Sumitomo and St. Louis-based Kultevat Inc. signed a research and development agreement recently covering terms of their joint work on developing Taraxicum kok-saghya (TKS) — Russian dandelion — to exploit the latex produced by the plant and thus reduce reliance on the Hevea rubber plantations of southeast Asia.
Kultevat serves sustainable agricultural markets, primarily by the production of rubber and mixed sugar feedstocks for the biofuels market, SRI said.
The link-up complements the Kobe-based company's efforts to develop more environmentally sustainable tires. These, it said, include 100-percent fossil resource-free tires, fuel-efficient tires and runflat tires.
“We are now examining the potential of Russian Dandelions as a new, alternative source of natural rubber to possibly replace the conventional source of natural rubber: Para rubber trees,” SRI said.
Kultevat is developing and testing new varieties of TKS for increased productivity of rubber in greenhouse and field trials in the U.S. through a partnership with Keygene Inc., a Dutch advanced plant breeding company.
“Kultevat's commercialization strategy calls for the company to sell into specialty rubber markets at the outset while the company continues working with the Sumitomo Rubber Industries to develop products for their purposes," Kultevat CEO Daniel Swiger said.
“We have engaged a number of customers and are currently growing TKS for processing and rubber for prototype and testing purposes,” Mr. Swiger said. “We expect commercial sales of rubber beginning in 2016."

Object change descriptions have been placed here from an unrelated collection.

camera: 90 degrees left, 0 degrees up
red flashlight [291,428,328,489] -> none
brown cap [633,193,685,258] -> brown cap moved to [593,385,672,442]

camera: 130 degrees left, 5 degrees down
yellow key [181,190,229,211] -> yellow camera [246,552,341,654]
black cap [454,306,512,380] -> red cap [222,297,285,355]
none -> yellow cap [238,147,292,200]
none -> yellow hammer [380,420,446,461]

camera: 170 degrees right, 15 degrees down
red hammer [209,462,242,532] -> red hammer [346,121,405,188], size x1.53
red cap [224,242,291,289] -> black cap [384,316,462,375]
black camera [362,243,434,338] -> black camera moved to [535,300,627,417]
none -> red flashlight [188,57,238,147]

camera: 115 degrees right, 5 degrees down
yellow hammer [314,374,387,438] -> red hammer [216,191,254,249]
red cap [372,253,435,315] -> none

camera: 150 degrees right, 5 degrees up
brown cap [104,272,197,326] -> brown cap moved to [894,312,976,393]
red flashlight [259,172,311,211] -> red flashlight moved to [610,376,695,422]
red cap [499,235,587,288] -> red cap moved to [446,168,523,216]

The agreement with SRI will accelerate the breeding effort and the selection of varieties that have specific traits that meet SRI's goals to develop proprietary products that reduce the environmental impacts of rubber production and refinement.
Unlike Hevea rubber trees, TKS can be grown in temperate regions around the globe, including in North America, Kultevat said.

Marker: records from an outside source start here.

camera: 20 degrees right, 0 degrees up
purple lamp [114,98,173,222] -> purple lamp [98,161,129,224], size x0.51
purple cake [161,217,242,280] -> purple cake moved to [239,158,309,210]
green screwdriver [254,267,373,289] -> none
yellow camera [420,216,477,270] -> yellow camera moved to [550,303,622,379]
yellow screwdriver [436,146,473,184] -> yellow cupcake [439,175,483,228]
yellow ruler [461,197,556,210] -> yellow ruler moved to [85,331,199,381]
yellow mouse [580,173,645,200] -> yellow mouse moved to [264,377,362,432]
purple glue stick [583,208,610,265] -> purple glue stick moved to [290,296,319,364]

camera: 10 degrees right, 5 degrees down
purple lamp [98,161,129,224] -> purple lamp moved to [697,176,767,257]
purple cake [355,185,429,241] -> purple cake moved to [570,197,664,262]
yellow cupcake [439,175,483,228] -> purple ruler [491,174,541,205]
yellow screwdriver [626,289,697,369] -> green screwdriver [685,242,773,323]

Kultevat's goals include increasing the yield of rubber from cultivation of highly productive varieties of TKS in multiple locations in North America, and developing green technologies for extraction of product from plant tissues.
"We expect that development of TKS as an economically viable source of rubber will allow SRI to provide a steady supply of high-performance tires with low environmental impact to a greater number of customers in the future," said SRI President Ikuji Ikeda said.
SRI declined to quantify its budget for the research project.
Other tire makers also researching TKS include Apollo Tyres Ltd., Bridgestone Corp., Continental A.G., Cooper Tire & Rubber Co. and CGS/Mitas A.S.